KBVQ-MoE: KLT-guided SVD with Bias-Corrected Vector Quantization for MoE Large Language Models
Abstract
Mixture of Experts (MoE) models have achieved great success by significantly improving performance while maintaining computational efficiency through sparse expert activation. However, their enormous parameter sizes and memory demands pose significant challenges for deployment in resource-constrained environments. Vector Quantization (VQ) offers a promising approach for ultra-low-bit compression in Large Language Models (LLMs) by constructing and leveraging a codebook—where weight vectors are mapped to the most similar discrete codewords within the codebook. However, its direct application to MoEs suffers from significant performance degradation caused by two critical obstacles: (1) redundant representation among experts leads to VQ repeatedly quantizing similar representations for each expert, resulting in inefficient utilization of the limited codebook capacity; and (2) cumulative outputs bias, amplified by expert aggregation, leads to distributional shifts in the quantized outputs, resulting in degraded model accuracy.
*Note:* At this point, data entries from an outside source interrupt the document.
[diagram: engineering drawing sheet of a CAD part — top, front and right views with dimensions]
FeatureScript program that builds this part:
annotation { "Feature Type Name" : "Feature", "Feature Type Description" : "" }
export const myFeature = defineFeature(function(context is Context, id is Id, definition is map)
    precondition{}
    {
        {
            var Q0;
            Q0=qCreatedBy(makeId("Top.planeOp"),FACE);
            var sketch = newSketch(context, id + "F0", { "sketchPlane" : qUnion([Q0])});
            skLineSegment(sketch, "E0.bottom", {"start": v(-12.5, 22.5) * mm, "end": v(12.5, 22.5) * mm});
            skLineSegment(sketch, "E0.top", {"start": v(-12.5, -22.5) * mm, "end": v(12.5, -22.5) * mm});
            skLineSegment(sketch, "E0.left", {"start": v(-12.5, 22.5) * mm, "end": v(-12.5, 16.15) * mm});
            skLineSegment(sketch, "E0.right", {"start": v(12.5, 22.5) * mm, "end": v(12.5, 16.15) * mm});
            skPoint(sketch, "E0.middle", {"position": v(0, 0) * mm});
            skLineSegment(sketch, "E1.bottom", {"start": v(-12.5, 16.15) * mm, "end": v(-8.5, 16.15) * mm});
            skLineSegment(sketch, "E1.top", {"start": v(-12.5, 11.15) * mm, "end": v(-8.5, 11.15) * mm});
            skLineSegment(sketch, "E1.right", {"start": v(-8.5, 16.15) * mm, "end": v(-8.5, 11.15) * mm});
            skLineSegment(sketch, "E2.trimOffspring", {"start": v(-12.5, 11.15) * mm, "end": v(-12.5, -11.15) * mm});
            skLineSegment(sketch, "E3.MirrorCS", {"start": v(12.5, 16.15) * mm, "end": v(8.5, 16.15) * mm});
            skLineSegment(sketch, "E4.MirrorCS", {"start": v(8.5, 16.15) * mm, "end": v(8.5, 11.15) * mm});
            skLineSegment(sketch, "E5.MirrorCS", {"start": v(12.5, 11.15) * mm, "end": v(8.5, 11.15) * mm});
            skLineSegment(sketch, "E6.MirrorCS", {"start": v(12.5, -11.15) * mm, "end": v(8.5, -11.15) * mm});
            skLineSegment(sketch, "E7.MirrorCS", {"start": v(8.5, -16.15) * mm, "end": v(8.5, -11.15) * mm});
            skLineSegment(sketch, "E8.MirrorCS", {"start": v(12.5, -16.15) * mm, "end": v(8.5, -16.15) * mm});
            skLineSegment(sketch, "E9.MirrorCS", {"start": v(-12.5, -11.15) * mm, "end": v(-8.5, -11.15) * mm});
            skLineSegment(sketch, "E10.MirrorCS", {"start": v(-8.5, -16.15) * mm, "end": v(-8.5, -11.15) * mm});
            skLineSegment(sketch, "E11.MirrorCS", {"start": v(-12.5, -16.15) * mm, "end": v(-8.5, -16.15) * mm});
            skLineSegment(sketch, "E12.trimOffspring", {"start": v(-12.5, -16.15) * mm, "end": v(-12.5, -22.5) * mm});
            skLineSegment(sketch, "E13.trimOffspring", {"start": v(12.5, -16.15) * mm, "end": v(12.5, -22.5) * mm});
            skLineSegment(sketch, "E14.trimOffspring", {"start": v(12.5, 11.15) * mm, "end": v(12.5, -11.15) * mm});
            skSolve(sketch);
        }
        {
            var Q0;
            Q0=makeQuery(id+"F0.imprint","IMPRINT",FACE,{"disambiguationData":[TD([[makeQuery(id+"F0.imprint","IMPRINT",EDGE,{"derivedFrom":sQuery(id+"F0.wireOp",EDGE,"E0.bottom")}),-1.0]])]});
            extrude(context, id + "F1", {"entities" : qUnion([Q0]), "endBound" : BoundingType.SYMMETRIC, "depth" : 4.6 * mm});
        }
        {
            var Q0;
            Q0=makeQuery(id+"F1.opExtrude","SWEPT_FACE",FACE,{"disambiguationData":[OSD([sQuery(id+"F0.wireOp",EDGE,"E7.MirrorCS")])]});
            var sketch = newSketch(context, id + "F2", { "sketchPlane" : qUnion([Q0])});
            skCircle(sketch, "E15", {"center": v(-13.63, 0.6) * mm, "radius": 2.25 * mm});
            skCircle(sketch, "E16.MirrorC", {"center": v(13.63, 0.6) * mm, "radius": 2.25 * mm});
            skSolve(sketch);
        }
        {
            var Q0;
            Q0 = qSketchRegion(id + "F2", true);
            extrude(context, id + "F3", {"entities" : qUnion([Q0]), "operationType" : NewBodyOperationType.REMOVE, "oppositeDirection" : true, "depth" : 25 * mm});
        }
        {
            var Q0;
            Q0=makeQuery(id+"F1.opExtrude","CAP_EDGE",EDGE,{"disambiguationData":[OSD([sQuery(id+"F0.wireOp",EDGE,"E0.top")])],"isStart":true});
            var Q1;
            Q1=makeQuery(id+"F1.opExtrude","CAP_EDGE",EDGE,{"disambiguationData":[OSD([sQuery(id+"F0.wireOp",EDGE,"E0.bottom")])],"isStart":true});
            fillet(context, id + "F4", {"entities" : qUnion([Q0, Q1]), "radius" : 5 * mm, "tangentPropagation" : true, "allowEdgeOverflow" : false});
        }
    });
To this end, we propose KBVQ-MoE, a novel VQ framework to enhance extremely low-bit quantization for MoE-based LLMs. KBVQ-MoE introduces two lightweight and offline techniques that introduce negligible runtime computational and memory overhead: (1) Input-driven redundancy elimination, where a Karhunen–Loève Transform (KLT) guided singular value decomposition (SVD) extracts and shares dominant weight components across experts. (2) Bias-corrected output stabilization, where vector quantization is applied to expert-specific (i.e., non-redundant) representations and the quantized outputs are corrected with channel-wise affine compensation. Experiments on various MoE LLMs demonstrate that KBVQ-MoE preserves accuracy substantially better than existing quantization methods. For instance, 3-bit quantization of Qwen1.5-MoE-A2.7B achieves an average accuracy of 67.99, nearly identical to the FP16 baseline of 68.07, underscoring the potential of KBVQ-MoE for efficient deployment on edge devices and other resource-constrained platforms.